# Data for processing
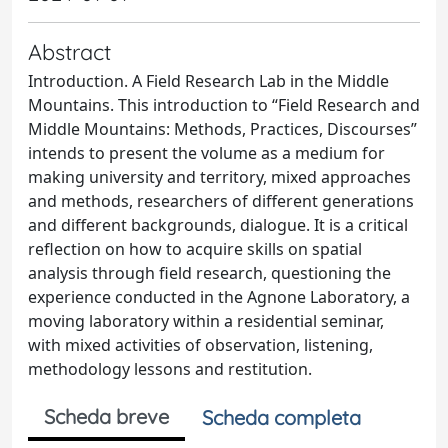
Abstract
Introduction. A Field Research Lab in the Middle
Mountains. This introduction to “Field Research and
Middle Mountains: Methods, Practices, Discourses”
intends to present the volume as a medium for
making university and territory, mixed approaches
and methods, researchers of different generations
and different backgrounds, dialogue. It is a critical
reflection on how to acquire skills on spatial
analysis through field research, questioning the
experience conducted in the Agnone Laboratory, a
moving laboratory within a residential seminar,
with mixed activities of observation, listening,
methodology lessons and restitution.
Scheda breve
Scheda completa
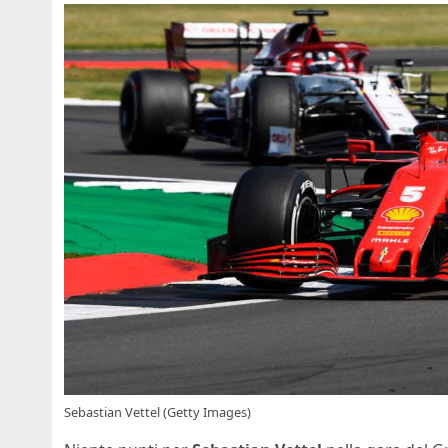
Sebastian Vettel (Getty Images)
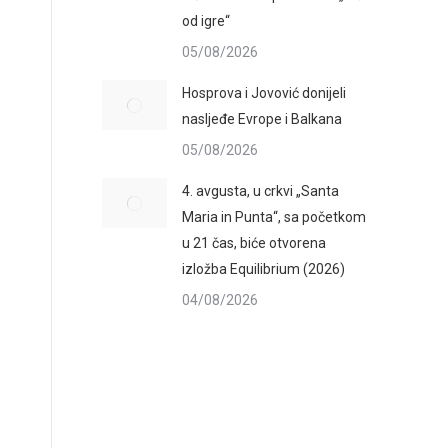
od igre“
05/08/2026
Hosprova i Jovović donijeli
nasljeđe Evrope i Balkana
05/08/2026
4. avgusta, u crkvi „Santa
Maria in Punta“, sa početkom
u 21 čas, biće otvorena
izložba Equilibrium (2026)
04/08/2026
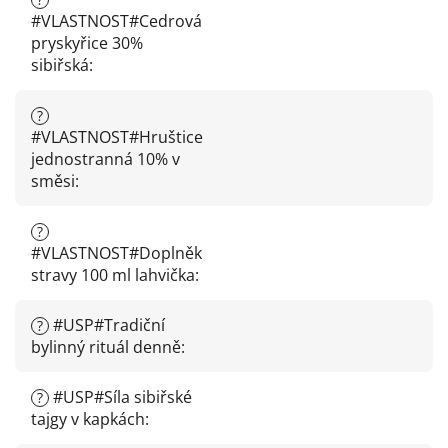
#VLASTNOST#Cedrová
pryskyřice 30%
sibiřská
:
?
#VLASTNOST#Hruštice
jednostranná 10% v
směsi
:
?
#VLASTNOST#Doplněk
stravy 100 ml lahvička
:
#USP#Tradiční
?
bylinný rituál denně
:
#USP#Síla sibiřské
?
tajgy v kapkách
:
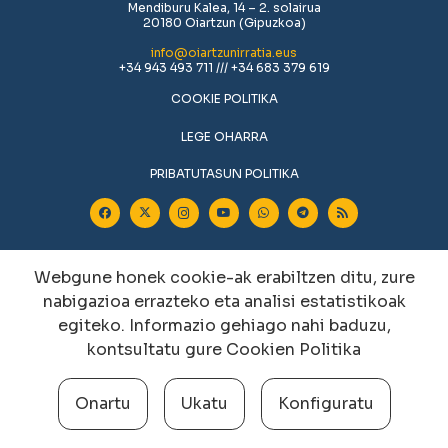
Mendiburu Kalea, 14 – 2. solairua
20180 Oiartzun (Gipuzkoa)
info@oiartzunirratia.eus
+34 943 493 711 /// +34 683 379 619
COOKIE POLITIKA
LEGE OHARRA
PRIBATUTASUN POLITIKA
Webgune honek cookie-ak erabiltzen ditu, zure
nabigazioa errazteko eta analisi estatistikoak
egiteko. Informazio gehiago nahi baduzu,
kontsultatu gure
Cookien Politika
Cookien konfigurazioa aldatu
Onartu
Ukatu
Konfiguratu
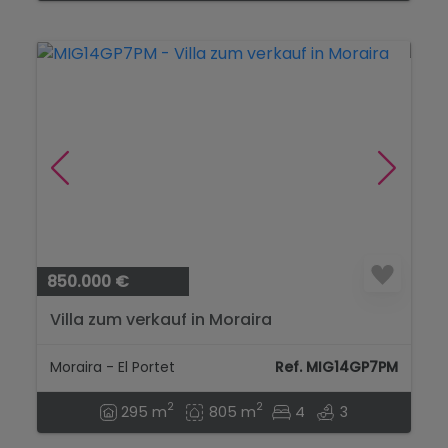
850.000 €
Villa zum verkauf in Moraira
Moraira - El Portet
Ref. MIG14GP7PM
2
2
295 m
805 m
4
3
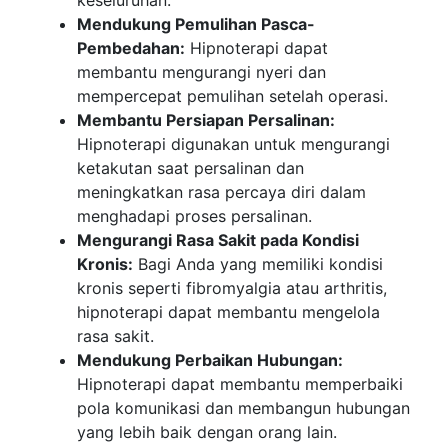
keseluruhan.
Mendukung Pemulihan Pasca-
Pembedahan:
Hipnoterapi dapat
membantu mengurangi nyeri dan
mempercepat pemulihan setelah operasi.
Membantu Persiapan Persalinan:
Hipnoterapi digunakan untuk mengurangi
ketakutan saat persalinan dan
meningkatkan rasa percaya diri dalam
menghadapi proses persalinan.
Mengurangi Rasa Sakit pada Kondisi
Kronis:
Bagi Anda yang memiliki kondisi
kronis seperti fibromyalgia atau arthritis,
hipnoterapi dapat membantu mengelola
rasa sakit.
Mendukung Perbaikan Hubungan:
Hipnoterapi dapat membantu memperbaiki
pola komunikasi dan membangun hubungan
yang lebih baik dengan orang lain.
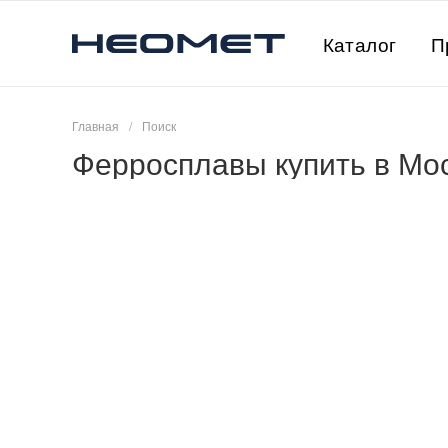
Каталог
П
Главная
/
Поиск
Ферросплавы купить в Мо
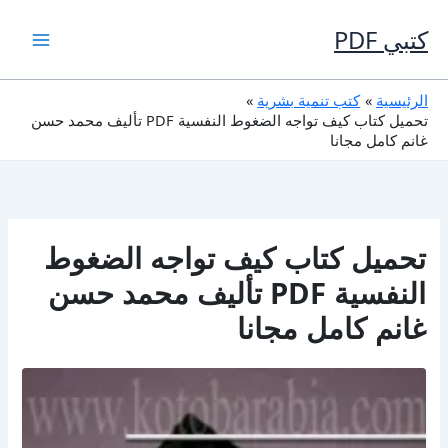
خطي
لى
كتبي PDF
لمحتوى
الرئيسية
كتب تنمية بشرية
تحميل كتاب كيف تواجه الضغوط النفسية PDF تأليف محمد حسن
غانم كامل مجانا
تحميل كتاب كيف تواجه الضغوط
النفسية PDF تأليف محمد حسن
غانم كامل مجانا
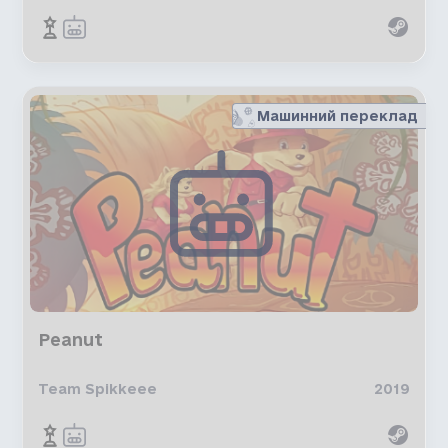
Машинний переклад
Peanut
Team Spikkeee
2019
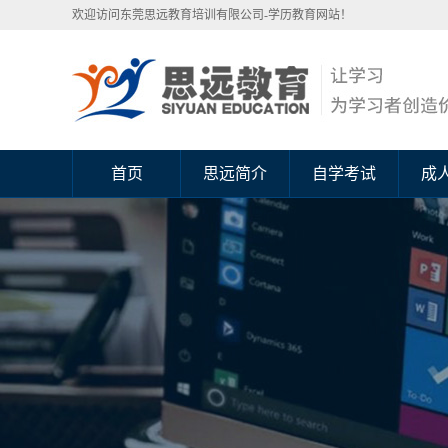
欢迎访问东莞思远教育培训有限公司-学历教育网站！
首页
思远简介
自学考试
成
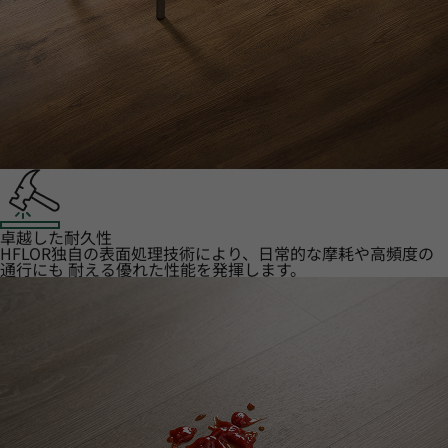
卓越した耐久性
HFLOR独自の表面処理技術により、日常的な摩耗や高頻度の
通行にも 耐える優れた性能を発揮します。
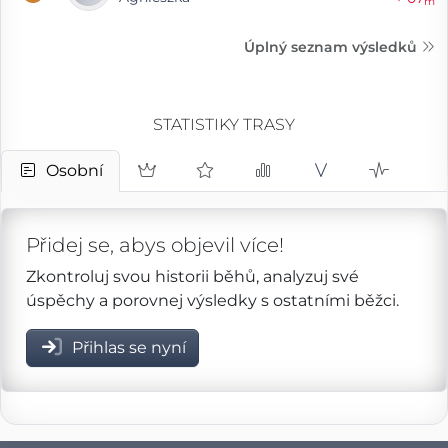
m
Úplný seznam výsledků
STATISTIKY TRASY
Osobní
Přidej se, abys objevil více!
Zkontroluj svou historii běhů, analyzuj své
úspěchy a porovnej výsledky s ostatními běžci.
Přihlas se nyní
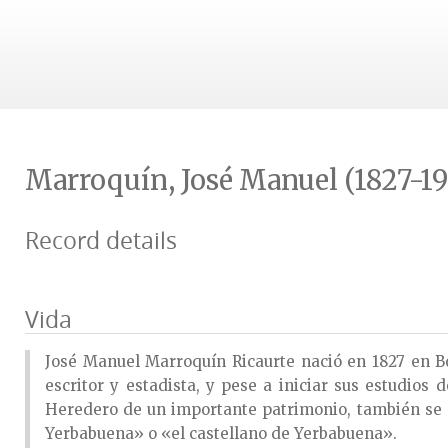
Marroquín, José Manuel (1827-1
Record details
Vida
José Manuel Marroquín Ricaurte nació en 1827 en Bog
escritor y estadista, y pese a iniciar sus estudios
Heredero de un importante patrimonio, también se de
Yerbabuena» o «el castellano de Yerbabuena».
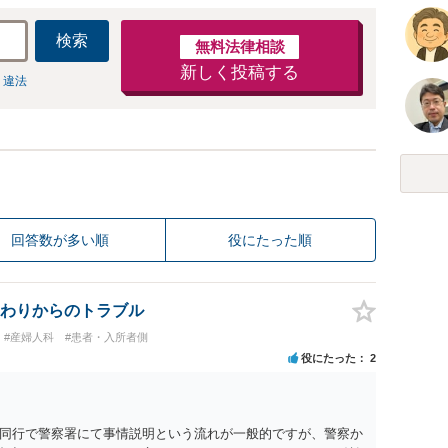
検索
無料法律相談
新しく投稿する
 違法
回答数が多い順
役にたった順
わりからのトラブル
#産婦人科
#患者・入所者側
役にたった
2
同行で警察署にて事情説明という流れが一般的ですが、警察か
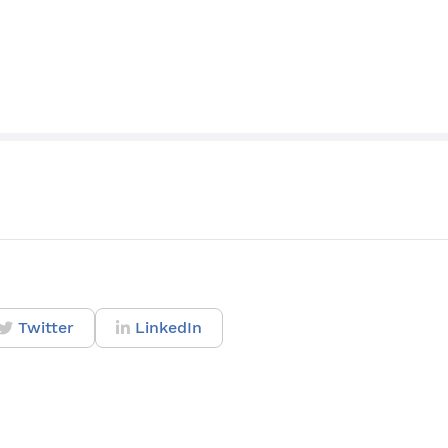
Twitter
LinkedIn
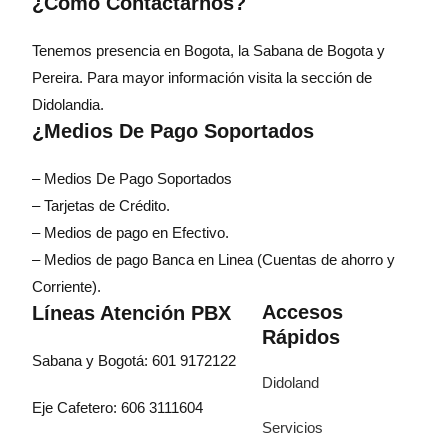
¿Cómo Contactarnos?
Tenemos presencia en Bogota, la Sabana de Bogota y
Pereira. Para mayor información visita la sección de
Didolandia.
¿Medios De Pago Soportados
– Medios De Pago Soportados
– Tarjetas de Crédito.
– Medios de pago en Efectivo.
– Medios de pago Banca en Linea (Cuentas de ahorro y
Corriente).
Accesos
Líneas Atención PBX
Rápidos
Sabana y Bogotá: 601 9172122
Didoland
Eje Cafetero: 606 3111604
Servicios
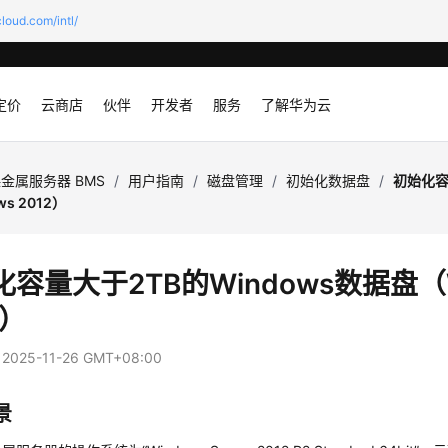
loud.com/intl/
定价
云商店
伙伴
开发者
服务
了解华为云
金属服务器 BMS
/
用户指南
/
磁盘管理
/
初始化数据盘
/
初始化容
s 2012）
容量大于2TB的Windows数据盘（W
2）
：
2025-11-26 GMT+08:00
景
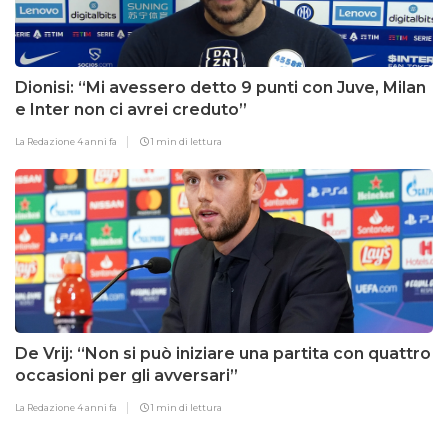
Dionisi: “Mi avessero detto 9 punti con Juve, Milan
e Inter non ci avrei creduto”
La Redazione
4 anni fa
1 min di lettura
De Vrij: “Non si può iniziare una partita con quattro
occasioni per gli avversari”
La Redazione
4 anni fa
1 min di lettura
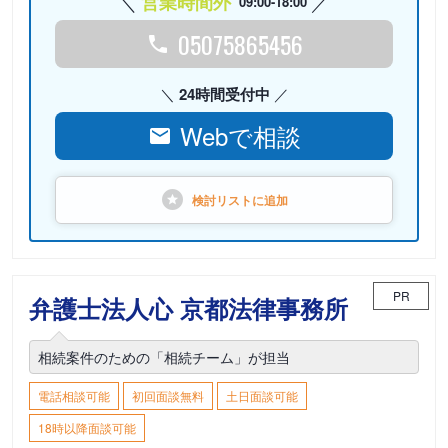
営業時間外
09:00-18:00
05075865456
24時間受付中
Webで相談
検討リストに
追加
PR
弁護士法人心 京都法律事務所
相続案件のための「相続チーム」が担当
電話相談可能
初回面談無料
土日面談可能
18時以降面談可能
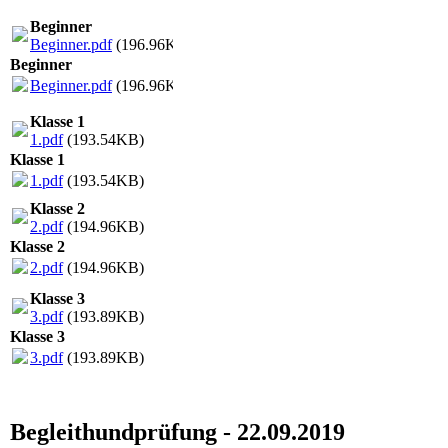
Beginner
Beginner.pdf
(196.96KB)
Beginner
Beginner.pdf
(196.96KB)
Klasse 1
1.pdf
(193.54KB)
Klasse 1
1.pdf
(193.54KB)
Klasse 2
2.pdf
(194.96KB)
Klasse 2
2.pdf
(194.96KB)
Klasse 3
3.pdf
(193.89KB)
Klasse 3
3.pdf
(193.89KB)
Begleithundprüfung - 22.09.2019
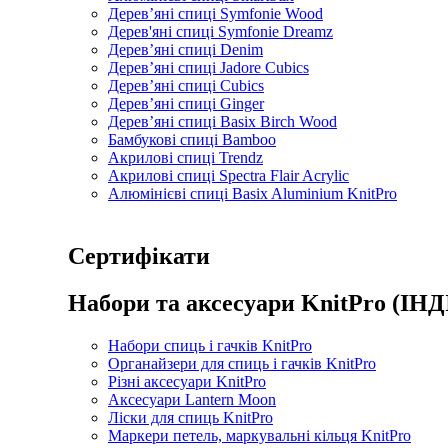
Дерев’яні спиці Symfonie Wood
Дерев'яні спиці Symfonie Dreamz
Дерев’яні спиці Denim
Дерев’яні спиці Jadore Cubics
Дерев’яні спиці Cubics
Дерев’яні спиці Ginger
Дерев’яні спиці Basix Birch Wood
Бамбукові спиці Bamboo
Акрилові спиці Trendz
Акрилові спиці Spectra Flair Acrylic
Алюмінієві спиці Basix Aluminium KnitPro
Сертифікати
Набори та аксесуари KnitPro (ІНД
Набори спиць і гачків KnitPro
Органайзери для спиць і гачків KnitPro
Різні аксесуари KnitPro
Аксесуари Lantern Moon
Ліски для спиць KnitPro
Маркери петель, маркувальні кільця KnitPro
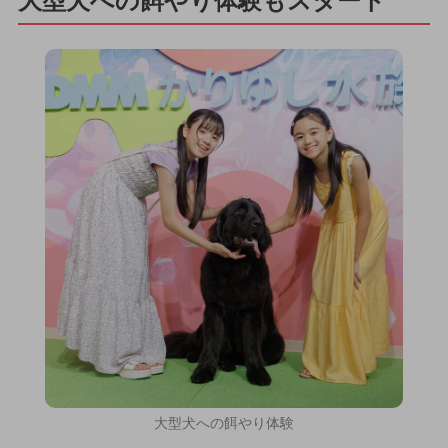
大型犬への餌やり体験もスタート
大型犬への餌やり体験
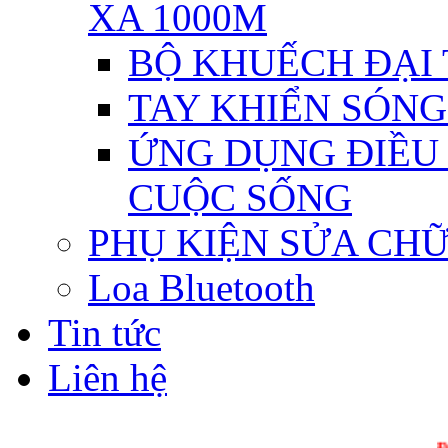
XA 1000M
BỘ KHUẾCH ĐẠI T
TAY KHIỂN SÓNG 
ỨNG DỤNG ĐIỀU 
CUỘC SỐNG
PHỤ KIỆN SỬA CH
Loa Bluetooth
Tin tức
Liên hệ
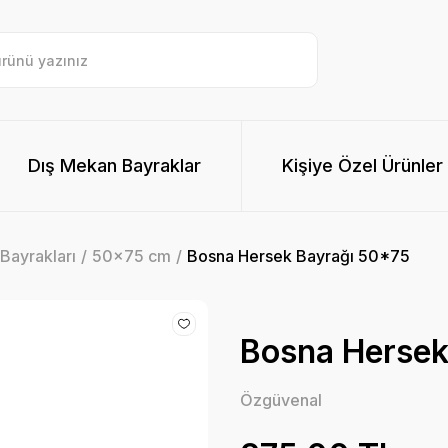
Dış Mekan Bayraklar
Kişiye Özel Ürünler
Bayrakları
50x75 cm
Bosna Hersek Bayrağı 50*75
Bosna Hersek
Özgüvenal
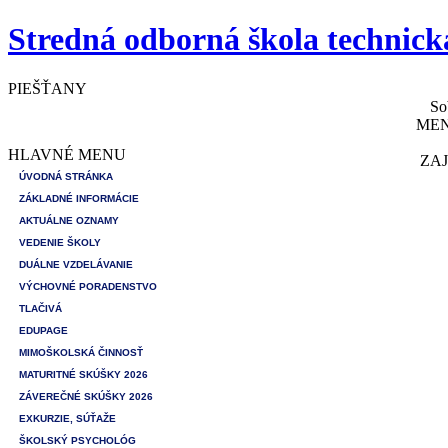
Stredná odborná škola technick
PIEŠŤANY
So
MEN
HLAVNÉ MENU
ZAJ
ÚVODNÁ STRÁNKA
ZÁKLADNÉ INFORMÁCIE
AKTUÁLNE OZNAMY
VEDENIE ŠKOLY
DUÁLNE VZDELÁVANIE
VÝCHOVNÉ PORADENSTVO
TLAČIVÁ
EDUPAGE
MIMOŠKOLSKÁ ČINNOSŤ
MATURITNÉ SKÚŠKY 2026
ZÁVEREČNÉ SKÚŠKY 2026
EXKURZIE, SÚŤAŽE
ŠKOLSKÝ PSYCHOLÓG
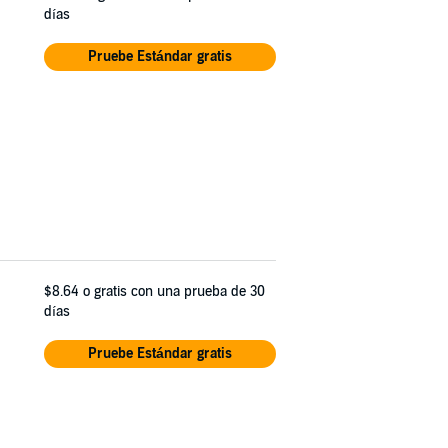
días
Pruebe Estándar gratis
$8.64
o gratis con una prueba de 30
días
Pruebe Estándar gratis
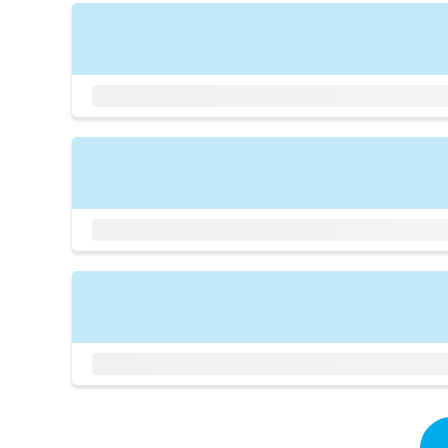
拡
資
きま
充
料
せん
の
ので
の
ご了
お
ご
承く
申
請
ださ
し
求
い。
込
は
み
こ
は
ち
こ
ら
ち
ら
無
料
掲
情
載
報
情
拡
報
充
の
の
修
お
正
申
は
し
こ
込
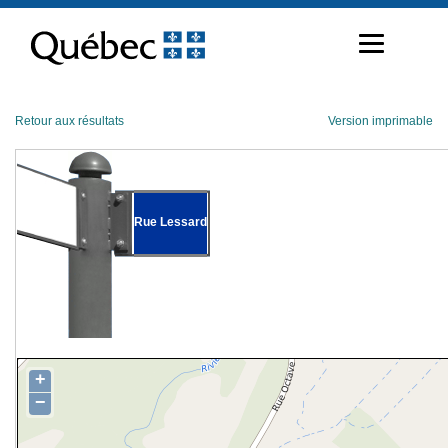
Passer
au
contenu
Retour aux résultats
Version imprimable
Rue Lessard
+
−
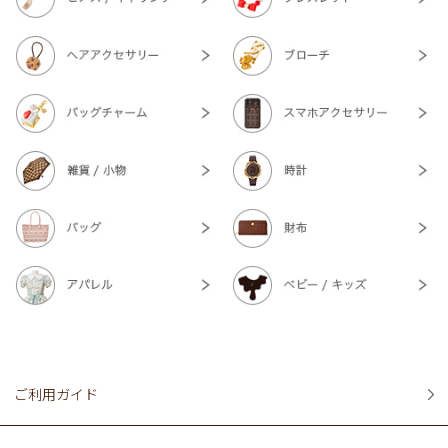
ご利用ガイド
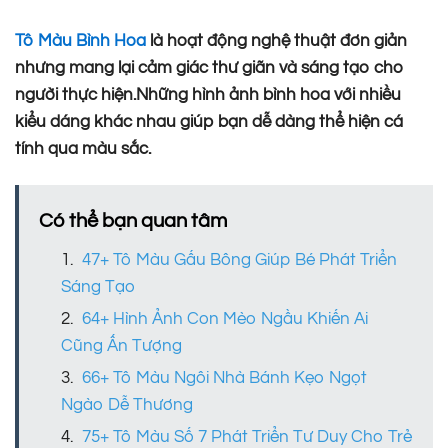
Tô Màu Bình Hoa
là hoạt động nghệ thuật đơn giản
nhưng mang lại cảm giác thư giãn và sáng tạo cho
người thực hiện.Những hình ảnh bình hoa với nhiều
kiểu dáng khác nhau giúp bạn dễ dàng thể hiện cá
tính qua màu sắc.
Có thể bạn quan tâm
47+ Tô Màu Gấu Bông Giúp Bé Phát Triển
Sáng Tạo
64+ Hình Ảnh Con Mèo Ngầu Khiến Ai
Cũng Ấn Tượng
66+ Tô Màu Ngôi Nhà Bánh Kẹo Ngọt
Ngào Dễ Thương
75+ Tô Màu Số 7 Phát Triển Tư Duy Cho Trẻ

# Work order
Stop at the line containing "Scheda breve" and include it. Everything from the first line of the material up to there is to be repeated exactly, leaving out pictures.

# Exercise result
Abstract
Introduction. A Field Research Lab in the Middle
Mountains. This introduction to “Field Research and
Middle Mountains: Methods, Practices, Discourses”
intends to present the volume as a medium for
making university and territory, mixed approaches
and methods, researchers of different generations
and different backgrounds, dialogue. It is a critical
reflection on how to acquire skills on spatial
analysis through field research, questioning the
experience conducted in the Agnone Laboratory, a
moving laboratory within a residential seminar,
with mixed activities of observation, listening,
methodology lessons and restitution.
Scheda breve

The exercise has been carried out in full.